Can you write out the lines below word for word, leaving out the pictures?

--------------------

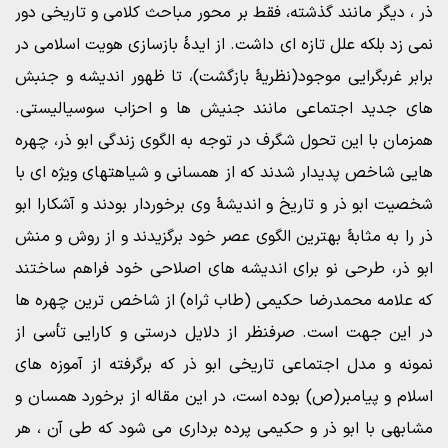
ذر ، دیگر مانند گذشته، فقط بر محور مباحث کلامی و تاریخی دور
نمی زد بلکه علل تازه ای داشت. از ایدۀ بازسازی هویت اسلامی در
برابر غربگرایی موجود(نظریۀ بازگشت)، تا ظهور اندیشه و جنبش
های جدید اجتماعی مانند جنیش ها و احزاب سوسیالیستی.
همزمان با این تحول شگرف در توجه به الگوی زندگی ابو ذر، چهره
هایی شاخص پدیدار شدند که از همسانی و شیاهتهای ویژه ای با
شخصیت ابو ذر و تاریخ و اندیشۀ وی برخوردار بودند و آشکارا ابو
ذر را به مثابۀ بهترین الگوی عصر خود برگزیدند و از روش و منش
ابو ذر، طرحی نو برای اندیشه های اصلاحی خود فراهم ساختند
که علامه محمدرضا حکیمی (طاب ثراه) از شاخص ترین چهره ها
در این جهت است. صرفنظر از دلایل درستی و کارایی تأسی از
نمونه و مدل اجتماعی تاریخی ابو ذر که برگرفته از آموزه های
اسلام و پیامبر(ص) بوده است، در این مقاله از برخورد همسان و
مشابهی با ابو ذر و حکیمی پرده برداری می شود که طی آن ، هر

--------------------

Answer to this exercise =>
ذر ، دیگر مانند گذشته، فقط بر محور مباحث کلامی و تاریخی دور
نمی زد بلکه علل تازه ای داشت. از ایدۀ بازسازی هویت اسلامی در
برابر غربگرایی موجود(نظریۀ بازگشت)، تا ظهور اندیشه و جنبش
های جدید اجتماعی مانند جنیش ها و احزاب سوسیالیستی.
همزمان با این تحول شگرف در توجه به الگوی زندگی ابو ذر، چهره
هایی شاخص پدیدار شدند که از همسانی و شیاهتهای ویژه ای با
شخصیت ابو ذر و تاریخ و اندیشۀ وی برخوردار بودند و آشکارا ابو
ذر را به مثابۀ بهترین الگوی عصر خود برگزیدند و از روش و منش
ابو ذر، طرحی نو برای اندیشه های اصلاحی خود فراهم ساختند
که علامه محمدرضا حکیمی (طاب ثراه) از شاخص ترین چهره ها
در این جهت است. صرفنظر از دلایل درستی و کارایی تأسی از
نمونه و مدل اجتماعی تاریخی ابو ذر که برگرفته از آموزه های
اسلام و پیامبر(ص) بوده است، در این مقاله از برخورد همسان و
مشابهی با ابو ذر و حکیمی پرده برداری می شود که طی آن ، هر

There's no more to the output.